Abstract

Lumbriculid oligochaetes are an important member of the conveyor belt deposit‐feeding species responsible for advective reworking of profundal sediments in the Great Lakes. These threadlike worms ingest sediments over a range of depths (0–5 cm) and deposit gut contents at the sediment surface. This action results in a depth‐dependent particle advection rate which can be related to the distribution of their feeding. In this study, two replicate microcosms of rectangular cross section (3×5 cm) containing evenly spaced (1 cm) thin layers (0.5 mm) of sediment labeled with gamma‐emitting 137Cs were inoculated with the lumbriculid Stylodrilus heringianus at a density of ∼7.9×104 m−2 (10°C). The subsequent amount of tracer lost from each layer as well as the downward movement of the layers were determined by peiodically scanning the length of the cells with a well‐collimated gamma detector system. During the course of the 600‐hour experiment, 137Cs activities decreased only in layers between 0 and 6 cm depth. These decreases were accompanied by the appearance of a new layer at the sediment surface. Between 80 and 90% of the activity lost from the underlying layers appeared in the emergent surface peak, thus indicating that subsurface defecation was minor aspect of conveyor belt transport. Decreases in 137Cs activity within layers were consistent with first‐order kinetics with a maximum loss rate of about 0.08% hour−1. The vertical distribution of the rate constant was very nearly Gaussian with the maximum at 3.3 cm and a spread (SD) of 1.4 cm.
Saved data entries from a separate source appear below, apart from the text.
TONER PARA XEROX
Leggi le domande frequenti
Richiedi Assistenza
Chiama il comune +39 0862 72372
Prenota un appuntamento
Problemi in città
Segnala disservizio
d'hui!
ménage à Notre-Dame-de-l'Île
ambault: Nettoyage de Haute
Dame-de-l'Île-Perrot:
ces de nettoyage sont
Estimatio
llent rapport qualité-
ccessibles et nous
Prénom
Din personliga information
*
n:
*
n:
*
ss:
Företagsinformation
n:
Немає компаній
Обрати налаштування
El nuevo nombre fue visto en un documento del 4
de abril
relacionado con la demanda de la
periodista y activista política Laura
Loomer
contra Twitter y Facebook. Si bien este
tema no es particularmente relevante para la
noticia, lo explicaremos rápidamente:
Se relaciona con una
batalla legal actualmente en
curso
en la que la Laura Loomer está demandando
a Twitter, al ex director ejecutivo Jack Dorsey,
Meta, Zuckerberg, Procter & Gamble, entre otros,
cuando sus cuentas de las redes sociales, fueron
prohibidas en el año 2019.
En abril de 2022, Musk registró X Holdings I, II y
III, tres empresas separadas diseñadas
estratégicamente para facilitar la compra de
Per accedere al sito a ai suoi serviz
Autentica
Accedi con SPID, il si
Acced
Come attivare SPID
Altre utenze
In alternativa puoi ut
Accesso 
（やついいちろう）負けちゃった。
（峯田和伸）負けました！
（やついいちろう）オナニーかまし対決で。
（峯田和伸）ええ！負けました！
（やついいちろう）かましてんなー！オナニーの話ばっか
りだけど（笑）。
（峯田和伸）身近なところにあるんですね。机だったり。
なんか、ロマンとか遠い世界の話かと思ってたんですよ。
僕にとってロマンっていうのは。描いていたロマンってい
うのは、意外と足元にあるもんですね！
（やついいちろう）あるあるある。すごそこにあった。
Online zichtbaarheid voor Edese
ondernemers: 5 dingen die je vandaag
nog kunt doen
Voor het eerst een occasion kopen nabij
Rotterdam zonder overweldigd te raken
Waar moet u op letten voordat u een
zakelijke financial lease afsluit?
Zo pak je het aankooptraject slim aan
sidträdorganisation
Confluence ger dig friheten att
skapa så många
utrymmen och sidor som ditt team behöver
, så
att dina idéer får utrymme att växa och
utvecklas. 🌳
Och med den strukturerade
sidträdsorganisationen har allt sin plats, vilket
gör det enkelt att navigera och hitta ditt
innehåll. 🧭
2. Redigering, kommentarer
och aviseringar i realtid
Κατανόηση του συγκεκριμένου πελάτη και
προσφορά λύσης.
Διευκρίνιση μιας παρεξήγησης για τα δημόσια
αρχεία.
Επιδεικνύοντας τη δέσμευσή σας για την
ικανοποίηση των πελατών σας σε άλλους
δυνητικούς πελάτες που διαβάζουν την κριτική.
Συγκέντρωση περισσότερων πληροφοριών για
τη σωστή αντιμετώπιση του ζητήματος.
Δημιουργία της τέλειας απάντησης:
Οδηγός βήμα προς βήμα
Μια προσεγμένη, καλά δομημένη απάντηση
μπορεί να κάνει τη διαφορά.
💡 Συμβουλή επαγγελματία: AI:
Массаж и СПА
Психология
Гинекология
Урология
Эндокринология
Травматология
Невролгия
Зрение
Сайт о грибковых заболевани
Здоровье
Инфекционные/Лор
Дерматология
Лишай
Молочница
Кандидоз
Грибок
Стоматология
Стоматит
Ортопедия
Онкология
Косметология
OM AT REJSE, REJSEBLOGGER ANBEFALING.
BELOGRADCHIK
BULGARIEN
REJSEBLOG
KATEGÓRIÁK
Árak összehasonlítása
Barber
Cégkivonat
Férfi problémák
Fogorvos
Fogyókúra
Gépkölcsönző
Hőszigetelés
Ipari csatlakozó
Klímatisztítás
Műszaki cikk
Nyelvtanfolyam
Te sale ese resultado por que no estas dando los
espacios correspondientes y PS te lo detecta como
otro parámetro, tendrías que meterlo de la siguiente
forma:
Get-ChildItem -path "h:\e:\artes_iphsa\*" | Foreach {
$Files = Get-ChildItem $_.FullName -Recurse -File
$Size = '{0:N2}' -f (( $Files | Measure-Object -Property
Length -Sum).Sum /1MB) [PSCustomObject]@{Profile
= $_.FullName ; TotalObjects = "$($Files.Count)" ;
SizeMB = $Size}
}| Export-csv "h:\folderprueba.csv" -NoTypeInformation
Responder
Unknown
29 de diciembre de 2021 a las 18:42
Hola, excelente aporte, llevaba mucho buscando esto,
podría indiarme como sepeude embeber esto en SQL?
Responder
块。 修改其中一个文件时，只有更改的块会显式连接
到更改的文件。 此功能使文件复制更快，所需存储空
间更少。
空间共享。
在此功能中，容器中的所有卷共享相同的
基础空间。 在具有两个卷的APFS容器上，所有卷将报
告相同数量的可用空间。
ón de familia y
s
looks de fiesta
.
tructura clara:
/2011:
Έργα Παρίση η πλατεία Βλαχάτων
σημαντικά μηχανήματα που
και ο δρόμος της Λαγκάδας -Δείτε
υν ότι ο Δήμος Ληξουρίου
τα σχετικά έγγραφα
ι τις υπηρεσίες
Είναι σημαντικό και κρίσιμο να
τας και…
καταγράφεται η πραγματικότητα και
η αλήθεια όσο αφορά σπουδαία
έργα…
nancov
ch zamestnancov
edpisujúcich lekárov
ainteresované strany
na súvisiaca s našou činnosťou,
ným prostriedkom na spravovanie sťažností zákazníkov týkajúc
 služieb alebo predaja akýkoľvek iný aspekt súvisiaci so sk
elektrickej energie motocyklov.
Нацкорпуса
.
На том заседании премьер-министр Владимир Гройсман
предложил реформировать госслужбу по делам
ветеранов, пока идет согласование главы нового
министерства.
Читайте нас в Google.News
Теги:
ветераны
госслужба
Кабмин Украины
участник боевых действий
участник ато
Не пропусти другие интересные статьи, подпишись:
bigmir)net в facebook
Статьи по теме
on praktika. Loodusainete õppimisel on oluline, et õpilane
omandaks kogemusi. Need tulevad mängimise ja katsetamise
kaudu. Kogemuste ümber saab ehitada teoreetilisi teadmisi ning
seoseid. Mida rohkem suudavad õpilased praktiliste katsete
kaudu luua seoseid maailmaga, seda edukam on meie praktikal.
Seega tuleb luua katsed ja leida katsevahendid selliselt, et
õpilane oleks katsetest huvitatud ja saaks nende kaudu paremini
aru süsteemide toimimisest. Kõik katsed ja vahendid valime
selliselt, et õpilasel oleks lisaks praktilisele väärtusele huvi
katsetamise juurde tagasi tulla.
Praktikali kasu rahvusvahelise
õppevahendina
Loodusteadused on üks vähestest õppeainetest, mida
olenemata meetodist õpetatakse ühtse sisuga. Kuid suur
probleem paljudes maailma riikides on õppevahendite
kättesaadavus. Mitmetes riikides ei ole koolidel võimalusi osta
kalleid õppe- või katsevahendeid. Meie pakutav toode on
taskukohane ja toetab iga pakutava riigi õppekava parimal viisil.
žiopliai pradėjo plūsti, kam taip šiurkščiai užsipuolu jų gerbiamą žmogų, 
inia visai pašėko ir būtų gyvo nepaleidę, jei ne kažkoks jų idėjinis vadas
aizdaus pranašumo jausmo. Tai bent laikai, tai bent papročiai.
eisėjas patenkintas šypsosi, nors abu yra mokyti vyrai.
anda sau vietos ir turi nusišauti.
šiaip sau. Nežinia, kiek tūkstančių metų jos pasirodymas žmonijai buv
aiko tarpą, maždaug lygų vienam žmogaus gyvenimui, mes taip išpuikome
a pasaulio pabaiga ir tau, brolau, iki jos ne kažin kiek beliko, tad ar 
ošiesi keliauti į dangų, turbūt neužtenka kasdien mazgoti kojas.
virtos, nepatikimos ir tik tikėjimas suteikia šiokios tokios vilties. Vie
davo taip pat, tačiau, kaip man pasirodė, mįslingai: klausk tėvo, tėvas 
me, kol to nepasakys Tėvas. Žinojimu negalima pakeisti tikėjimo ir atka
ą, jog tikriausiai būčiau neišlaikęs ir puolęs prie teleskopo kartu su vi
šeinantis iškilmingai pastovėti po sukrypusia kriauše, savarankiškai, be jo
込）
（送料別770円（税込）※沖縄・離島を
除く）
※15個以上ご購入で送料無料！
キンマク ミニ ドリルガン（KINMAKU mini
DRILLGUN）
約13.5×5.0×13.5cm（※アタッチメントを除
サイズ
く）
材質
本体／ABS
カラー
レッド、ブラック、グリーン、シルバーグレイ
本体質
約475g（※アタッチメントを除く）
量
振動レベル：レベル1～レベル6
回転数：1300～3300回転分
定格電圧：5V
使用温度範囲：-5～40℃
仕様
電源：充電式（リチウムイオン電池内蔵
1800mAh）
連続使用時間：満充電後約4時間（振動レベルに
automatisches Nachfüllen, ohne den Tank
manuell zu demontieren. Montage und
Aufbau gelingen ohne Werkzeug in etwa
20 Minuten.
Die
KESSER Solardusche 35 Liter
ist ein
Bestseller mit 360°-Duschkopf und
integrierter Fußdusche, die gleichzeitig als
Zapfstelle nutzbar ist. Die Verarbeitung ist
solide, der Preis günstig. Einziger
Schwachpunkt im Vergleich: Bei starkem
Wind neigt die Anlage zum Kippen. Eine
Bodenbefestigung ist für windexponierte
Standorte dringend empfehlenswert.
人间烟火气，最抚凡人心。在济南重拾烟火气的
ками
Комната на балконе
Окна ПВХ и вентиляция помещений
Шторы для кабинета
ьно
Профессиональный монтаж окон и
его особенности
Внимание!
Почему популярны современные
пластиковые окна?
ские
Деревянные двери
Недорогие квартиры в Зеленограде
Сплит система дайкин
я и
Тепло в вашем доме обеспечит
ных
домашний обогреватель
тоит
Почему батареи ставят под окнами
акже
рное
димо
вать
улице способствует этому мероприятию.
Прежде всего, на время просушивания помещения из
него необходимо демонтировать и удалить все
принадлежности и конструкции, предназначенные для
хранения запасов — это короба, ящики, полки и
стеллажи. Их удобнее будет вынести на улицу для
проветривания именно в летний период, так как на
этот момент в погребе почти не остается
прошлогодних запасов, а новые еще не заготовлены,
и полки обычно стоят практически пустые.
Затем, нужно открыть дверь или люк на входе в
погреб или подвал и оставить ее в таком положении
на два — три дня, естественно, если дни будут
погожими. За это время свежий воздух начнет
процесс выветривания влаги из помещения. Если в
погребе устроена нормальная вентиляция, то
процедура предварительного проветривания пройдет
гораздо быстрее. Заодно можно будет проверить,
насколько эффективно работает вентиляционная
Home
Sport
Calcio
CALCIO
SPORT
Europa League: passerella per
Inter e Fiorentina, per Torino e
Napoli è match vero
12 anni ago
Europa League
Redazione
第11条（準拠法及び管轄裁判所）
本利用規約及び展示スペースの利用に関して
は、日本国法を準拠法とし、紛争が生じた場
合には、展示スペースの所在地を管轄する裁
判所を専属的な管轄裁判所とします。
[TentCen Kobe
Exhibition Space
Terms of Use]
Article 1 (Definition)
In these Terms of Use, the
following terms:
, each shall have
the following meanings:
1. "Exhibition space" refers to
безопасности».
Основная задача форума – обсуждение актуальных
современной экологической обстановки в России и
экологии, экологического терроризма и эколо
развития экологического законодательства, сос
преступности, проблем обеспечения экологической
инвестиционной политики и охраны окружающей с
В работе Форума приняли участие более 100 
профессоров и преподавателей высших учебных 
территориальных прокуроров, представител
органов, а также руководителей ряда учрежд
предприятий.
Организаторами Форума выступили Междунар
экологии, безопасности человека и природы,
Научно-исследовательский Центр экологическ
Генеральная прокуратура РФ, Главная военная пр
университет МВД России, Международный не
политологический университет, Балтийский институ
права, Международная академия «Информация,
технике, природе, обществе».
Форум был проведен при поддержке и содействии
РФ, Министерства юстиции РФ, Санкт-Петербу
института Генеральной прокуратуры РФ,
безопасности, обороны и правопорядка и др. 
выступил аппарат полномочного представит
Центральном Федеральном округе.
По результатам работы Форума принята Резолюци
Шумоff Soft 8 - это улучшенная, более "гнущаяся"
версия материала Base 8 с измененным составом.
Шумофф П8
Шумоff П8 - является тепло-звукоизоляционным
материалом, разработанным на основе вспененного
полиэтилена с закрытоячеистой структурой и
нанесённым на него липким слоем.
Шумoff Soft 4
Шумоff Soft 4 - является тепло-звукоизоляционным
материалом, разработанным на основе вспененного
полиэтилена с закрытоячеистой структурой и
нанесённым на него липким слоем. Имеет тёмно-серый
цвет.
The rate of layer burial decreased monotonically but nonlinearly with sediment depth from an extrapolated surface value of about 1.8×10−2 mm h−1. A model based on conservation of mass was developed which relates the tracer feeding distribution to the velocity distribution assuming that the distribution of mass removed through feeding was proportional to the amount of tracer removed. The model takes rigorous account of depth‐dependent porosity and provides an excellent description of the velocity distributions if the transfer of 137Cs is taken to be 1.67 times the mass transfer rate. This factor, termed the feeding selectivity factor, is attributed to the selection of fine particles by worms and is important in models describing trace and contaminant diagenesis in sediments reworked by conveyor belt species.